- **Source texts of formatted documents**:

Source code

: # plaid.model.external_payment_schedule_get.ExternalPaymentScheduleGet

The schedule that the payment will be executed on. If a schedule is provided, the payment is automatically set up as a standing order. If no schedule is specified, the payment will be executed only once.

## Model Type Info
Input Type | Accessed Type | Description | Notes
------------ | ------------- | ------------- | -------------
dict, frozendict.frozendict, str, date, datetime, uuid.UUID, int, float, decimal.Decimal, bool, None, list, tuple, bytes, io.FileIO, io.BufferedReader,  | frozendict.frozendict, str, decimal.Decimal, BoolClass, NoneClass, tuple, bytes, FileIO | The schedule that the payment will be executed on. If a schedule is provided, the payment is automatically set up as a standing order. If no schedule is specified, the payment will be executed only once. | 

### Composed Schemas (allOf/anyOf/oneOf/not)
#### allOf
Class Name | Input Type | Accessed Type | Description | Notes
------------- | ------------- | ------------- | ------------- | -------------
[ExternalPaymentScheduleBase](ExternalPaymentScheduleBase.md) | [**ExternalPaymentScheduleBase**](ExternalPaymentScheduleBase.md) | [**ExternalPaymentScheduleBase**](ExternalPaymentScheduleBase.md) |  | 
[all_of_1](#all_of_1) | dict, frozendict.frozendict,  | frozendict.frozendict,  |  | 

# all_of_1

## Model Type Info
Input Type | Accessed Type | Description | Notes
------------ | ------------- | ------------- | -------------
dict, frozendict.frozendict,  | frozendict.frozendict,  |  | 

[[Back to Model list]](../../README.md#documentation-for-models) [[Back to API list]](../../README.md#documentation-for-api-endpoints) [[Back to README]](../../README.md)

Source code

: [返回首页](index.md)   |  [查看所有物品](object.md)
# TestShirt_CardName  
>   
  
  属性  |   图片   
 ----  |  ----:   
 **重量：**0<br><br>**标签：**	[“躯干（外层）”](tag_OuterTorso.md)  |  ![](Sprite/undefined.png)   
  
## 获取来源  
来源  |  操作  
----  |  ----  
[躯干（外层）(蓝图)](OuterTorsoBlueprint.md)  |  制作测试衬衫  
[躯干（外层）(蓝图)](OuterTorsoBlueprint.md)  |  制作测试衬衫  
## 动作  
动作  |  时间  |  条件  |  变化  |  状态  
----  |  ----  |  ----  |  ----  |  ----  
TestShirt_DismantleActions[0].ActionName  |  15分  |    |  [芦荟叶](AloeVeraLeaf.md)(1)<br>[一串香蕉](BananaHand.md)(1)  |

- **What the task requires**: Reproduce every line of the material verbatim, with nothing changed, added, or left out.

- **Answer below**:
Source code

: # plaid.model.external_payment_schedule_get.ExternalPaymentScheduleGet

The schedule that the payment will be executed on. If a schedule is provided, the payment is automatically set up as a standing order. If no schedule is specified, the payment will be executed only once.

## Model Type Info
Input Type | Accessed Type | Description | Notes
------------ | ------------- | ------------- | -------------
dict, frozendict.frozendict, str, date, datetime, uuid.UUID, int, float, decimal.Decimal, bool, None, list, tuple, bytes, io.FileIO, io.BufferedReader,  | frozendict.frozendict, str, decimal.Decimal, BoolClass, NoneClass, tuple, bytes, FileIO | The schedule that the payment will be executed on. If a schedule is provided, the payment is automatically set up as a standing order. If no schedule is specified, the payment will be executed only once. | 

### Composed Schemas (allOf/anyOf/oneOf/not)
#### allOf
Class Name | Input Type | Accessed Type | Description | Notes
------------- | ------------- | ------------- | ------------- | -------------
[ExternalPaymentScheduleBase](ExternalPaymentScheduleBase.md) | [**ExternalPaymentScheduleBase**](ExternalPaymentScheduleBase.md) | [**ExternalPaymentScheduleBase**](ExternalPaymentScheduleBase.md) |  | 
[all_of_1](#all_of_1) | dict, frozendict.frozendict,  | frozendict.frozendict,  |  | 

# all_of_1

## Model Type Info
Input Type | Accessed Type | Description | Notes
------------ | ------------- | ------------- | -------------
dict, frozendict.frozendict,  | frozendict.frozendict,  |  | 

[[Back to Model list]](../../README.md#documentation-for-models) [[Back to API list]](../../README.md#documentation-for-api-endpoints) [[Back to README]](../../README.md)

Source code

: [返回首页](index.md)   |  [查看所有物品](object.md)
# TestShirt_CardName  
>   
  
  属性  |   图片   
 ----  |  ----:   
 **重量：**0<br><br>**标签：**	[“躯干（外层）”](tag_OuterTorso.md)  |  ![](Sprite/undefined.png)   
  
## 获取来源  
来源  |  操作  
----  |  ----  
[躯干（外层）(蓝图)](OuterTorsoBlueprint.md)  |  制作测试衬衫  
[躯干（外层）(蓝图)](OuterTorsoBlueprint.md)  |  制作测试衬衫  
## 动作  
动作  |  时间  |  条件  |  变化  |  状态  
----  |  ----  |  ----  |  ----  |  ----  
TestShirt_DismantleActions[0].ActionName  |  15分  |    |  [芦荟叶](AloeVeraLeaf.md)(1)<br>[一串香蕉](BananaHand.md)(1)  |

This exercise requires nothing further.